When I imagine the health coach role symbolically, I imagine myself walking through dark woods with a client, arm in arm, using all our senses to feel out the path ahead. We know the general direction we need to go and we pause often to carefully notice our surroundings. The well-lit path is rarely an option; there is no race to a clearly defined end. Instead, together we experience a slow unfolding as my client finds her way, insight by insight, towards her destination.

Does the thought of walking through dark woods feel somewhat scary? Then you may understand how two of my clients were feeling in their sessions today, realizing the discomfort of mystery. It is the realization that self-knowledge is hard-won and wholeness requires bravery if you want to find it.

The modern definition of mystery is something that is difficult or impossible to understand. The older root of the word stands for hidden spiritual significance or mystical truth. Mystery is the reason I am a coach. Mystery can be uncomfortable, but if you learn to dance with it, it can lead you to significant and truthful places.

If my clients knew exactly what to do, or what was keeping them stuck, then they would not come to me. So when someone comes to me and asks for help, I know they are looking for a witness. They are not looking for someone who is going to comfort them and promise, "Hey, there is no mystery here!
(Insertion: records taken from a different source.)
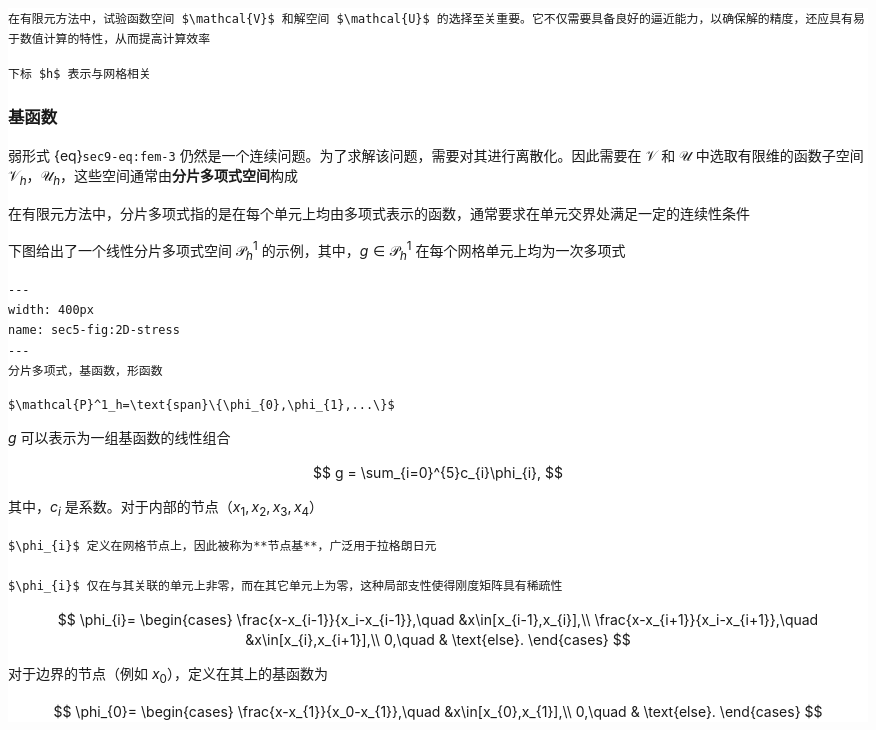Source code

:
 ```{note}
在有限元方法中，试验函数空间 $\mathcal{V}$ 和解空间 $\mathcal{U}$ 的选择至关重要。它不仅需要具备良好的逼近能力，以确保解的精度，还应具有易于数值计算的特性，从而提高计算效率
```

```{margin}
下标 $h$ 表示与网格相关
```

### 基函数

弱形式 {eq}`sec9-eq:fem-3` 仍然是一个连续问题。为了求解该问题，需要对其进行离散化。因此需要在 $\mathcal{V}$ 和 $\mathcal{U}$ 中选取有限维的函数子空间 $\mathcal{V}_{h}，\mathcal{U}_{h}$，这些空间通常由**分片多项式空间**构成

在有限元方法中，分片多项式指的是在每个单元上均由多项式表示的函数，通常要求在单元交界处满足一定的连续性条件

下图给出了一个线性分片多项式空间 $\mathcal{P}^{1}_h$ 的示例，其中，$g\in\mathcal{P}^{1}_h$ 在每个网格单元上均为一次多项式

```{figure} ../../images/chap1/fem.png
---
width: 400px
name: sec5-fig:2D-stress
---
分片多项式，基函数，形函数
```

```{margin}
$\mathcal{P}^1_h=\text{span}\{\phi_{0},\phi_{1},...\}$
```

$g$ 可以表示为一组基函数的线性组合

$$
g = \sum_{i=0}^{5}c_{i}\phi_{i},
$$

其中，$c_{i}$ 是系数。对于内部的节点（$x_{1},x_{2},x_{3},x_{4}$）

```{margin}
$\phi_{i}$ 定义在网格节点上，因此被称为**节点基**，广泛用于拉格朗日元

$\phi_{i}$ 仅在与其关联的单元上非零，而在其它单元上为零，这种局部支性使得刚度矩阵具有稀疏性
```

$$
\phi_{i}=
\begin{cases}
\frac{x-x_{i-1}}{x_i-x_{i-1}},\quad &x\in[x_{i-1},x_{i}],\\
\frac{x-x_{i+1}}{x_i-x_{i+1}},\quad &x\in[x_{i},x_{i+1}],\\
0,\quad & \text{else}.
\end{cases}
$$

对于边界的节点（例如 $x_0$），定义在其上的基函数为

$$
\phi_{0}=
\begin{cases}
\frac{x-x_{1}}{x_0-x_{1}},\quad &x\in[x_{0},x_{1}],\\
0,\quad & \text{else}.
\end{cases}
$$
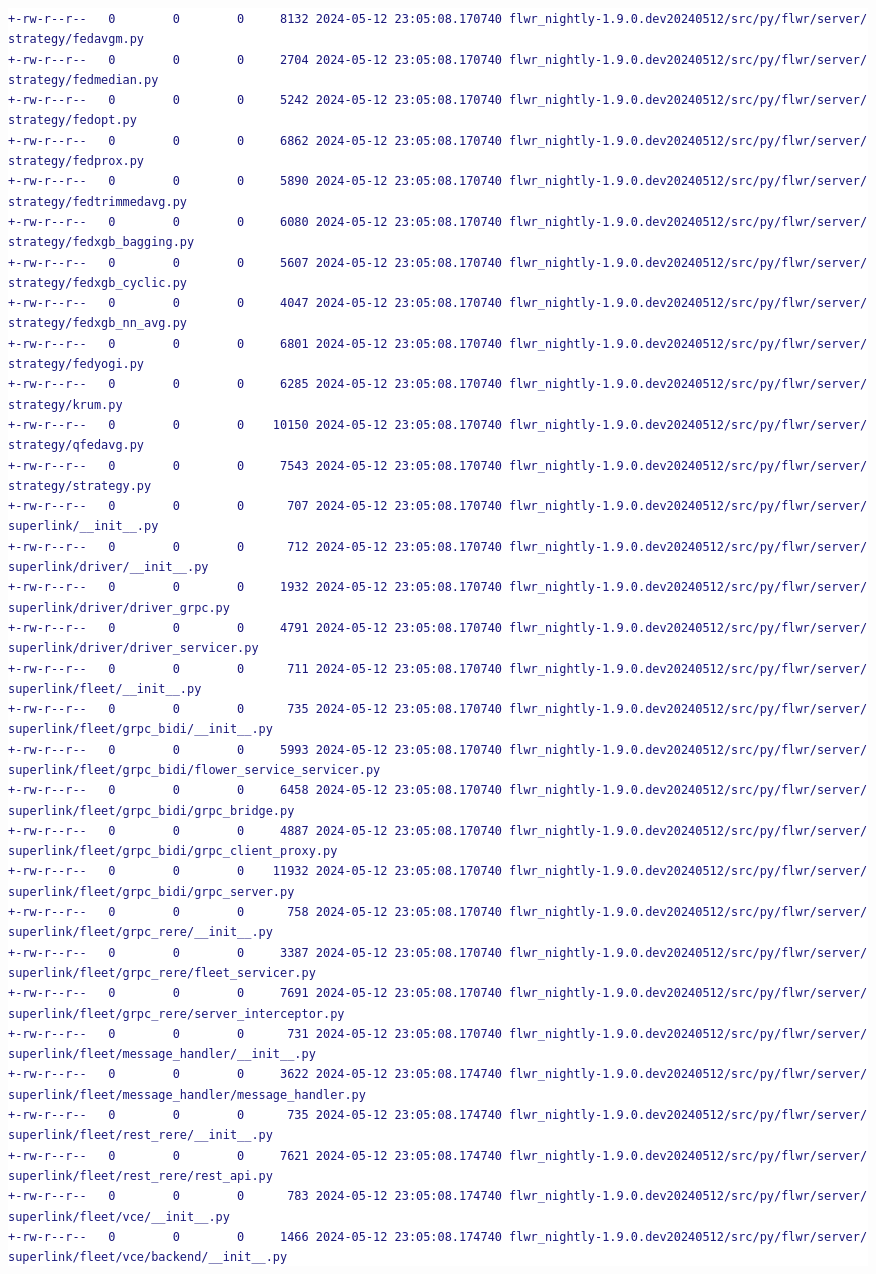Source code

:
 ```diff
+-rw-r--r--   0        0        0     8132 2024-05-12 23:05:08.170740 flwr_nightly-1.9.0.dev20240512/src/py/flwr/server/strategy/fedavgm.py
+-rw-r--r--   0        0        0     2704 2024-05-12 23:05:08.170740 flwr_nightly-1.9.0.dev20240512/src/py/flwr/server/strategy/fedmedian.py
+-rw-r--r--   0        0        0     5242 2024-05-12 23:05:08.170740 flwr_nightly-1.9.0.dev20240512/src/py/flwr/server/strategy/fedopt.py
+-rw-r--r--   0        0        0     6862 2024-05-12 23:05:08.170740 flwr_nightly-1.9.0.dev20240512/src/py/flwr/server/strategy/fedprox.py
+-rw-r--r--   0        0        0     5890 2024-05-12 23:05:08.170740 flwr_nightly-1.9.0.dev20240512/src/py/flwr/server/strategy/fedtrimmedavg.py
+-rw-r--r--   0        0        0     6080 2024-05-12 23:05:08.170740 flwr_nightly-1.9.0.dev20240512/src/py/flwr/server/strategy/fedxgb_bagging.py
+-rw-r--r--   0        0        0     5607 2024-05-12 23:05:08.170740 flwr_nightly-1.9.0.dev20240512/src/py/flwr/server/strategy/fedxgb_cyclic.py
+-rw-r--r--   0        0        0     4047 2024-05-12 23:05:08.170740 flwr_nightly-1.9.0.dev20240512/src/py/flwr/server/strategy/fedxgb_nn_avg.py
+-rw-r--r--   0        0        0     6801 2024-05-12 23:05:08.170740 flwr_nightly-1.9.0.dev20240512/src/py/flwr/server/strategy/fedyogi.py
+-rw-r--r--   0        0        0     6285 2024-05-12 23:05:08.170740 flwr_nightly-1.9.0.dev20240512/src/py/flwr/server/strategy/krum.py
+-rw-r--r--   0        0        0    10150 2024-05-12 23:05:08.170740 flwr_nightly-1.9.0.dev20240512/src/py/flwr/server/strategy/qfedavg.py
+-rw-r--r--   0        0        0     7543 2024-05-12 23:05:08.170740 flwr_nightly-1.9.0.dev20240512/src/py/flwr/server/strategy/strategy.py
+-rw-r--r--   0        0        0      707 2024-05-12 23:05:08.170740 flwr_nightly-1.9.0.dev20240512/src/py/flwr/server/superlink/__init__.py
+-rw-r--r--   0        0        0      712 2024-05-12 23:05:08.170740 flwr_nightly-1.9.0.dev20240512/src/py/flwr/server/superlink/driver/__init__.py
+-rw-r--r--   0        0        0     1932 2024-05-12 23:05:08.170740 flwr_nightly-1.9.0.dev20240512/src/py/flwr/server/superlink/driver/driver_grpc.py
+-rw-r--r--   0        0        0     4791 2024-05-12 23:05:08.170740 flwr_nightly-1.9.0.dev20240512/src/py/flwr/server/superlink/driver/driver_servicer.py
+-rw-r--r--   0        0        0      711 2024-05-12 23:05:08.170740 flwr_nightly-1.9.0.dev20240512/src/py/flwr/server/superlink/fleet/__init__.py
+-rw-r--r--   0        0        0      735 2024-05-12 23:05:08.170740 flwr_nightly-1.9.0.dev20240512/src/py/flwr/server/superlink/fleet/grpc_bidi/__init__.py
+-rw-r--r--   0        0        0     5993 2024-05-12 23:05:08.170740 flwr_nightly-1.9.0.dev20240512/src/py/flwr/server/superlink/fleet/grpc_bidi/flower_service_servicer.py
+-rw-r--r--   0        0        0     6458 2024-05-12 23:05:08.170740 flwr_nightly-1.9.0.dev20240512/src/py/flwr/server/superlink/fleet/grpc_bidi/grpc_bridge.py
+-rw-r--r--   0        0        0     4887 2024-05-12 23:05:08.170740 flwr_nightly-1.9.0.dev20240512/src/py/flwr/server/superlink/fleet/grpc_bidi/grpc_client_proxy.py
+-rw-r--r--   0        0        0    11932 2024-05-12 23:05:08.170740 flwr_nightly-1.9.0.dev20240512/src/py/flwr/server/superlink/fleet/grpc_bidi/grpc_server.py
+-rw-r--r--   0        0        0      758 2024-05-12 23:05:08.170740 flwr_nightly-1.9.0.dev20240512/src/py/flwr/server/superlink/fleet/grpc_rere/__init__.py
+-rw-r--r--   0        0        0     3387 2024-05-12 23:05:08.170740 flwr_nightly-1.9.0.dev20240512/src/py/flwr/server/superlink/fleet/grpc_rere/fleet_servicer.py
+-rw-r--r--   0        0        0     7691 2024-05-12 23:05:08.170740 flwr_nightly-1.9.0.dev20240512/src/py/flwr/server/superlink/fleet/grpc_rere/server_interceptor.py
+-rw-r--r--   0        0        0      731 2024-05-12 23:05:08.170740 flwr_nightly-1.9.0.dev20240512/src/py/flwr/server/superlink/fleet/message_handler/__init__.py
+-rw-r--r--   0        0        0     3622 2024-05-12 23:05:08.174740 flwr_nightly-1.9.0.dev20240512/src/py/flwr/server/superlink/fleet/message_handler/message_handler.py
+-rw-r--r--   0        0        0      735 2024-05-12 23:05:08.174740 flwr_nightly-1.9.0.dev20240512/src/py/flwr/server/superlink/fleet/rest_rere/__init__.py
+-rw-r--r--   0        0        0     7621 2024-05-12 23:05:08.174740 flwr_nightly-1.9.0.dev20240512/src/py/flwr/server/superlink/fleet/rest_rere/rest_api.py
+-rw-r--r--   0        0        0      783 2024-05-12 23:05:08.174740 flwr_nightly-1.9.0.dev20240512/src/py/flwr/server/superlink/fleet/vce/__init__.py
+-rw-r--r--   0        0        0     1466 2024-05-12 23:05:08.174740 flwr_nightly-1.9.0.dev20240512/src/py/flwr/server/superlink/fleet/vce/backend/__init__.py
```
I have the simple solution you have been seeking". Instead, even if they don't realize it at first, I think my clients are looking for someone to walk with them for a time.

Bearing the mystery alone can be scary, especially if you are facing a chronic health condition or a long road to getting your health back on track. A health coach can be someone to lean on, someone to encourage you as you find the bravery within to explore more and more. Someone to play with in those dark woods, to laugh with, to celebrate with when you find the occasional lantern - those flashes of personal insight.

The opposite of mystery is what is known. Our ways of knowing, of reacting, our habits, our routines - these things most often serve us well in life. But sometimes they are the things that keep us stuck in old patterns of behavior. To step away from them is to deny yourself comfort. It is in that stepping away, when the person has decided to embrace the mystery, that a coach can step in.

People often ask me two questions, "What does a health coach do?" and "How are you different from a therapist, nurse, or nutritionist?" Because health coaches are not yet well-established in our social culture, it takes some explaining. Most often my answer is that a health coach is not an expert. A coach is a behavior change specialist who knows, from practice and research, that sustainable, lasting change for a client has to be tied to the core of their being. And the only expert on that is the client themselves.

It may sound grandiose, and a little bit woo-woo, but that is the heart of my work: getting my client back in touch with what makes them tick. It is work I take very seriously and bring my full attention to. A therapist, nurse, or nutritionist has the clinical responsibility and training to say "This way!" and help guide, and sometimes steer, the patient in the right direction. When the health coach is the witness and the client is the expert, the right direction can change as the path to growth is slowly discovered.